I've been developing Peer Calls since 2016. It's an open source WebRTC group conferencing solution, doesn't require a user account, has a full-mesh P2P and SFU mode (streaming through central server). Works on Android, iOS, Firefox, Chrome, Safari, latest Edge and there is no app - only a link that you need to share: https://peercalls.com/
For the audio side, Mumble is okay. Doesn't do feedback cancellation as well as Zoom, and it uses keys to auth which are really confusing for the user (and the UI isn't great at letting you switch which you're using).
But I got a mumble server up and running in no time flat, so it works that way, and the audio quality is amazing - far better than Zoom - as long as everybody's wearing properly-configured headsets.
Everyone starts with p2p and realizes it doesn't work. OG skype predates fast internet and expectations of extremely smooth conferencing between arbitrary number of users.

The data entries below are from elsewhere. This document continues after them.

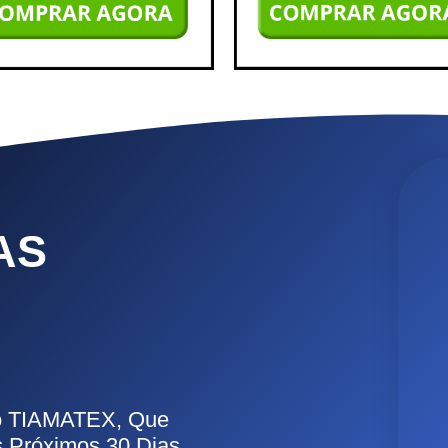
AS
Do TIAMATEX, Que
 Próximos 30 Dias,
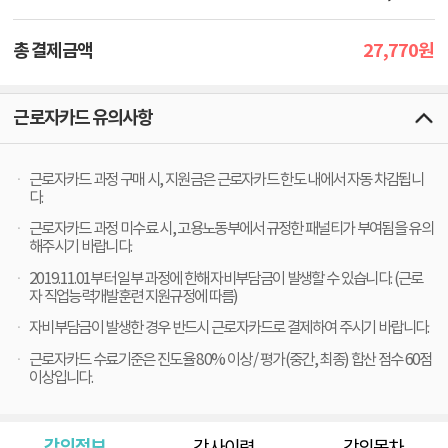
27,770
총 결제금액
원
근로자카드 유의사항
근로자카드 과정 구매 시, 지원금은 근로자카드 한도 내에서 자동 차감됩니
다.
근로자카드 과정 미수료 시, 고용노동부에서 규정한 패널티가 부여됨을 유의
해주시기 바랍니다.
2019.11.01부터 일부 과정에 한해 자비부담금이 발생할 수 있습니다. (근로
자 직업능력개발훈련 지원규정에 따름)
자비부담금이 발생한 경우 반드시 근로자카드로 결제하여 주시기 바랍니다.
근로자카드 수료기준은 진도율 80% 이상 / 평가(중간, 최종) 합산 점수 60점
이상입니다.
강의정보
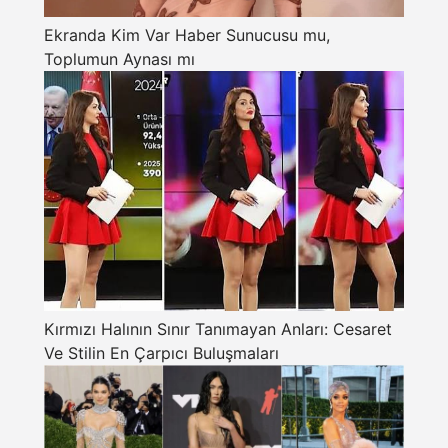
Ekranda Kim Var Haber Sunucusu mu,
Toplumun Aynası mı
Kırmızı Halının Sınır Tanımayan Anları: Cesaret
Ve Stilin En Çarpıcı Buluşmaları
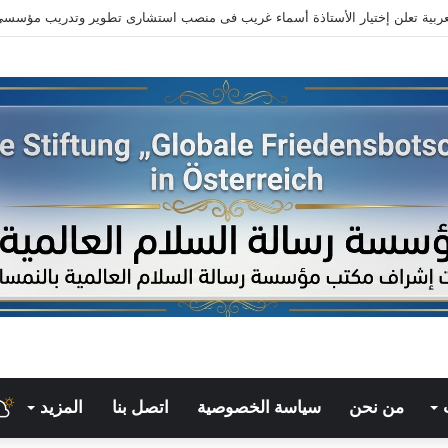
راءة في كتاب ( القرآن يشهد بصحة العقيدة المسيحية )
من نحن
سياسة الخصوصية
اتصل بنا
المزيد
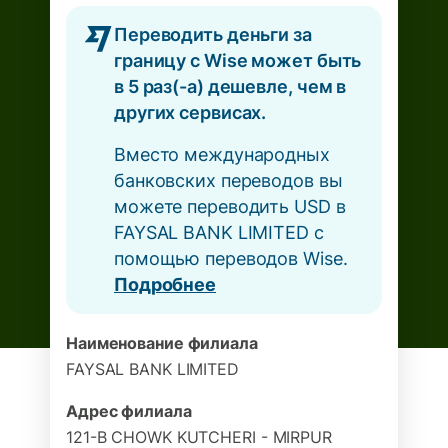
Переводить деньги за
границу с Wise может быть
в 5 раз(-а) дешевле, чем в
других сервисах.
Вместо международных
банковских переводов вы
можете переводить USD в
FAYSAL BANK LIMITED с
помощью переводов Wise.
Подробнее
Наименование филиала
FAYSAL BANK LIMITED
Адрес филиала
121-B CHOWK KUTCHERI - MIRPUR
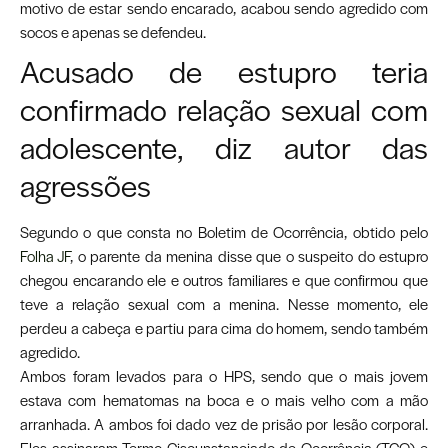
motivo de estar sendo encarado, acabou sendo agredido com
socos e apenas se defendeu.
Acusado de estupro teria
confirmado relação sexual com
adolescente, diz autor das
agressões
Segundo o que consta no Boletim de Ocorrência, obtido pelo
Folha JF
, o parente da menina disse que o suspeito do estupro
chegou encarando ele e outros familiares e que confirmou que
teve a relação sexual com a menina. Nesse momento, ele
perdeu a cabeça e partiu para cima do homem, sendo também
agredido.
Ambos foram levados para o HPS, sendo que o mais jovem
estava com hematomas na boca e o mais velho com a mão
arranhada. A ambos foi dado vez de prisão por lesão corporal.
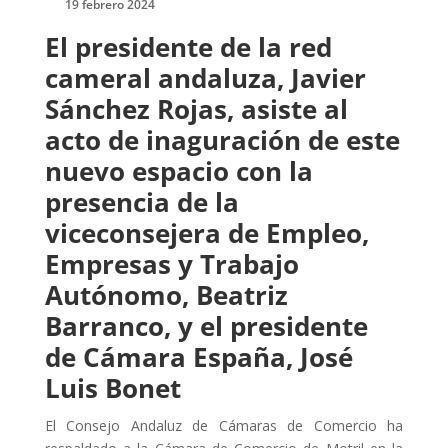
19 febrero 2024
El presidente de la red
cameral andaluza, Javier
Sánchez Rojas, asiste al
acto de inaguración de este
nuevo espacio con la
presencia de la
viceconsejera de Empleo,
Empresas y Trabajo
Autónomo, Beatriz
Barranco, y el presidente
de Cámara España, José
Luis Bonet
El Consejo Andaluz de Cámaras de Comercio ha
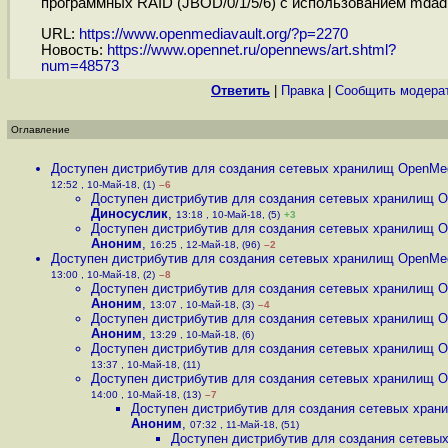
программных RAID (JBOD/0/1/5/6) с использованием mda
URL:
https://www.openmediavault.org/?p=2270
Новость:
https://www.opennet.ru/opennews/art.shtml?
num=48573
Ответить
|
Правка
|
Cообщить модера
Оглавление
Доступен дистрибутив для создания сетевых хранилищ OpenMed
12:52 , 10-Май-18, (1)
–6
Доступен дистрибутив для создания сетевых хранилищ O
Диносуслик
,
13:18 , 10-Май-18, (5)
+3
Доступен дистрибутив для создания сетевых хранилищ O
Аноним
,
16:25 , 12-Май-18, (96)
–2
Доступен дистрибутив для создания сетевых хранилищ OpenMed
13:00 , 10-Май-18, (2)
–8
Доступен дистрибутив для создания сетевых хранилищ O
Аноним
,
13:07 , 10-Май-18, (3)
–4
Доступен дистрибутив для создания сетевых хранилищ O
Аноним
,
13:29 , 10-Май-18, (6)
Доступен дистрибутив для создания сетевых хранилищ O
13:37 , 10-Май-18, (11)
Доступен дистрибутив для создания сетевых хранилищ O
14:00 , 10-Май-18, (13)
–7
Доступен дистрибутив для создания сетевых хран
Аноним
,
07:32 , 11-Май-18, (51)
Доступен дистрибутив для создания сетевы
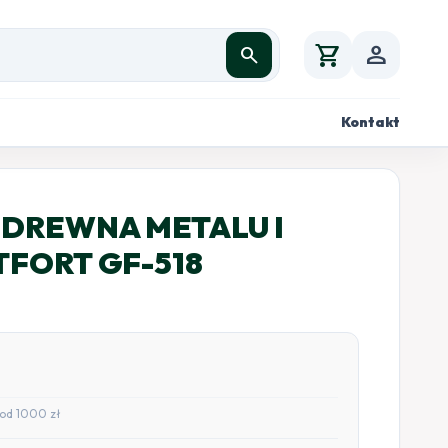
shopping_cart
person
search
Kontakt
DREWNA METALU I
TFORT GF-518
od 1000 zł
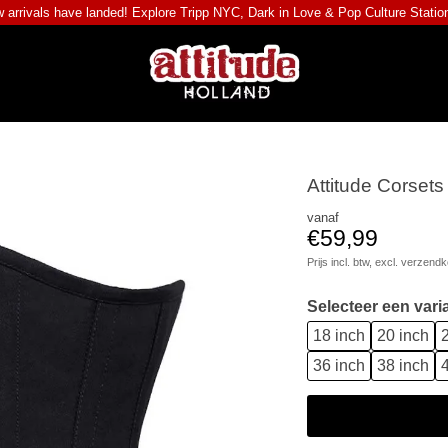
 arrivals have landed! Explore
Tripp NYC
,
Dark in Love
&
Pop Culture Statio
Attitude Corsets
vanaf
€59,99
Prijs incl. btw, excl.
verzendk
Selecteer een vari
18 inch
20 inch
2
36 inch
38 inch
4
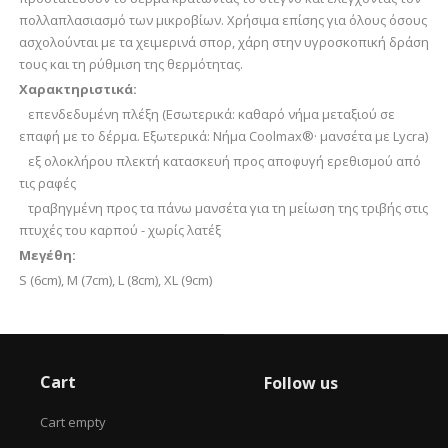
πολλαπλασιασμό των μικροβίων. Χρήσιμα επίσης για όλους όσους
ασχολούνται με τα χειμερινά σπορ, χάρη στην υγροσκοπική δράση
τους και τη ρύθμιση της θερμότητας.
Χαρακτηριστικά:
επενδεδυμένη πλέξη (Εσωτερικά: καθαρό νήμα μεταξιού σε
επαφή με το δέρμα. Εξωτερικά: Νήμα Coolmax®· μανσέτα με Lycra)
εξ ολοκλήρου πλεκτή κατασκευή προς αποφυγή ερεθισμού από
τις ραφές
τραβηγμένη προς τα πάνω μανσέτα για τη μείωση της τριβής στις
πτυχές του καρπού - χωρίς λατέξ
Μεγέθη:
S (6cm), M (7cm), L (8cm), XL (9cm)
Cart
Follow us
Cart empty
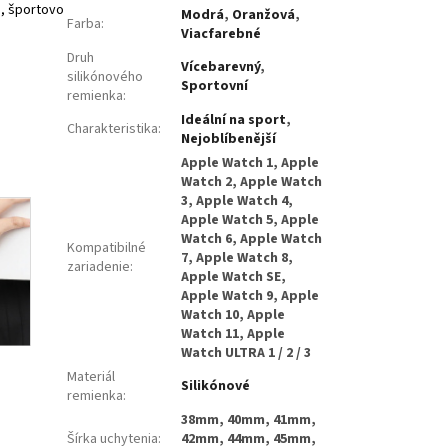
e, športovo
Modrá
,
Oranžová
,
Farba
:
Viacfarebné
Druh
Vícebarevný
,
silikónového
Sportovní
remienka
:
Ideální na sport
,
Charakteristika
:
Nejoblíbenější
Apple Watch 1, Apple
Watch 2, Apple Watch
3, Apple Watch 4,
Apple Watch 5, Apple
Watch 6, Apple Watch
Kompatibilné
7, Apple Watch 8,
zariadenie
:
Apple Watch SE,
Apple Watch 9, Apple
Watch 10, Apple
Watch 11, Apple
Watch ULTRA 1 / 2 / 3
Materiál
Silikónové
remienka
:
38mm, 40mm, 41mm,
Šírka uchytenia
:
42mm, 44mm, 45mm,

A centralised server is basically a requirement for acceptable performance.
Federation isn't needed because you don't need to have servers that communicate with each other, you just need some server that can host a given video call. So any open source solution works, no federation architecture is required.
The "how" would depend on how you implement it. The servers could determine at the beginning which one gets to host the call and tell all participating clients to connect there, or there could be some client-server-server-client model akin to e.g. IRC, where you would save some server bandwidth in exchange for worse latency (more hops). I'm just spitballing here, mind you.
My question is not "how does federation work?" It is "in what situation is federation useful for video conferencing in a way that a single open source server is not?"